When I read an empirical scientific paper I ask four main questions:
1. How clear is the effect or correlation? Generally measured by p values.
2. How clear is the cause of the effect?
3. How much can we generalize from this?
4. Assuming we can generalize, how much will this change what anyone does?
The overall value is something like the product of the answers. Most research gets a modest score on #1 (because a high score would be overkill and, anyway, the low-hanging fruit has been picked) and a low score on #4. Experiments get a high score on #2, surveys a low score.
Tim Lundeen’s little experiment that I described a few days ago, in which he found that a higher dose of DHA improved his arithmetic ability, gets a very high score:
1. The effect is very clear.
2. It’s an experiment. Because the variation was between two plausible doses of a food supplement, I doubt it’s a placebo effect.

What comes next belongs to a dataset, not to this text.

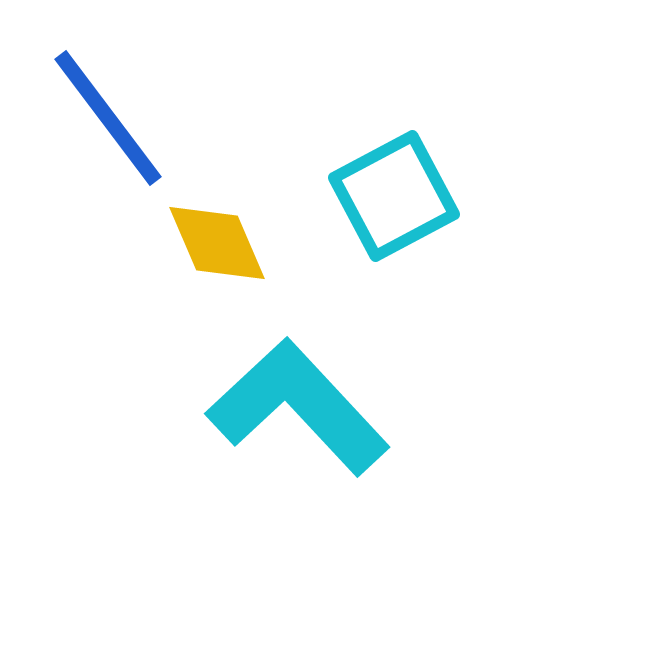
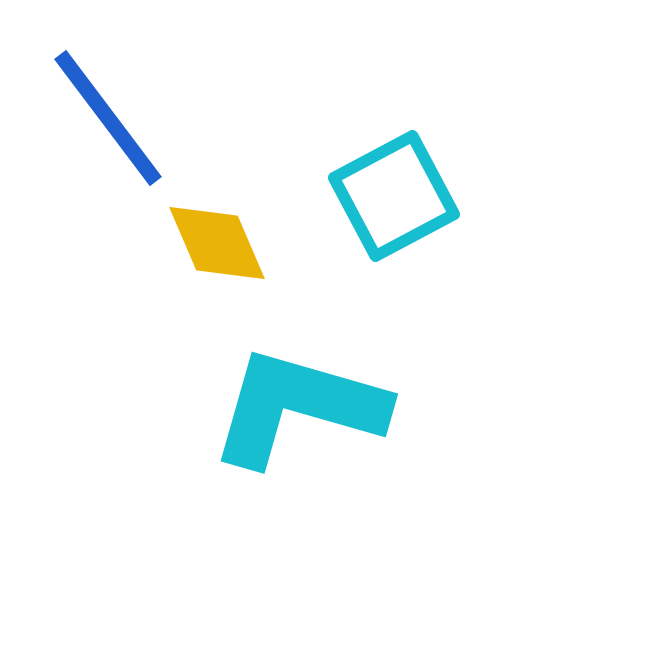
cyan L-shape: rotated 31 degrees counterclockwise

3. The subject, the treatment, and the test are “ordinary” — e.g., Tim does not fall into a special group that might make him more likely to respond to the treatment.

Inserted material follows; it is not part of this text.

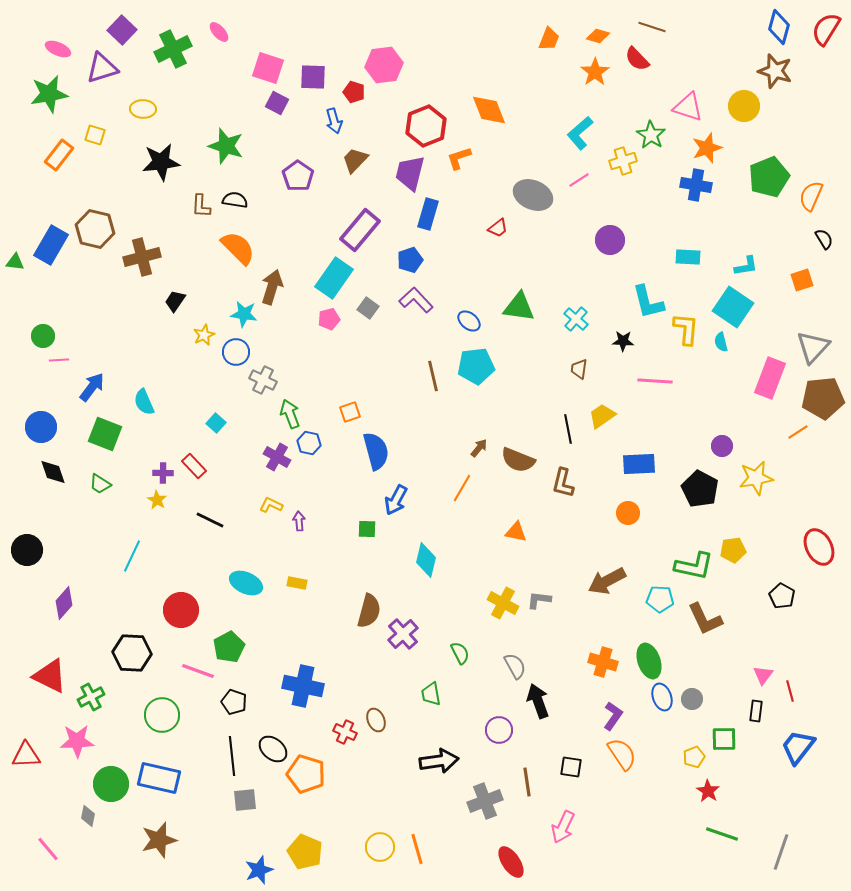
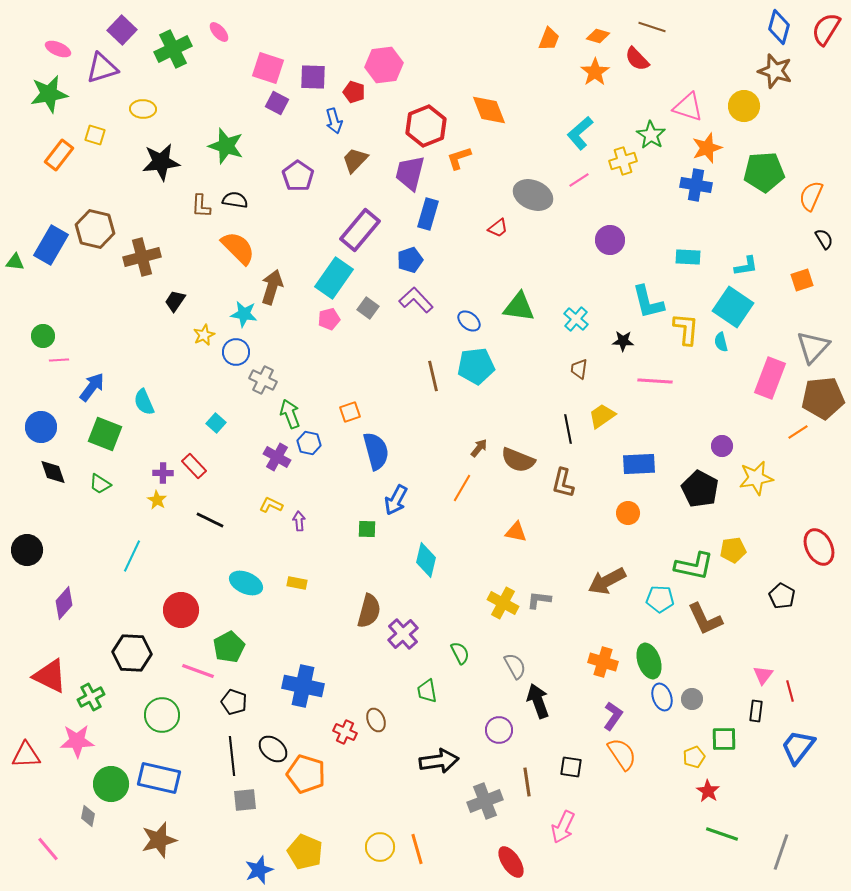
green pentagon at (769, 177): moved 5 px left, 5 px up; rotated 18 degrees clockwise
green trapezoid at (431, 694): moved 4 px left, 3 px up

4. Who wouldn’t want to improve how well their brain works?
From the point of view of a nutrition scientist, I’d guess, the effect is shockingly clear and direct. Experimental nutrition with humans almost always measures correlates of disease (e.g., correlates of heart disease) rather than disease. To me, an experimental psychologist, the results are shockingly useful. Practically all experimental psychology results (including mine) have little use to most people. The clarity of the effect does not quite shock me but I’m very impressed.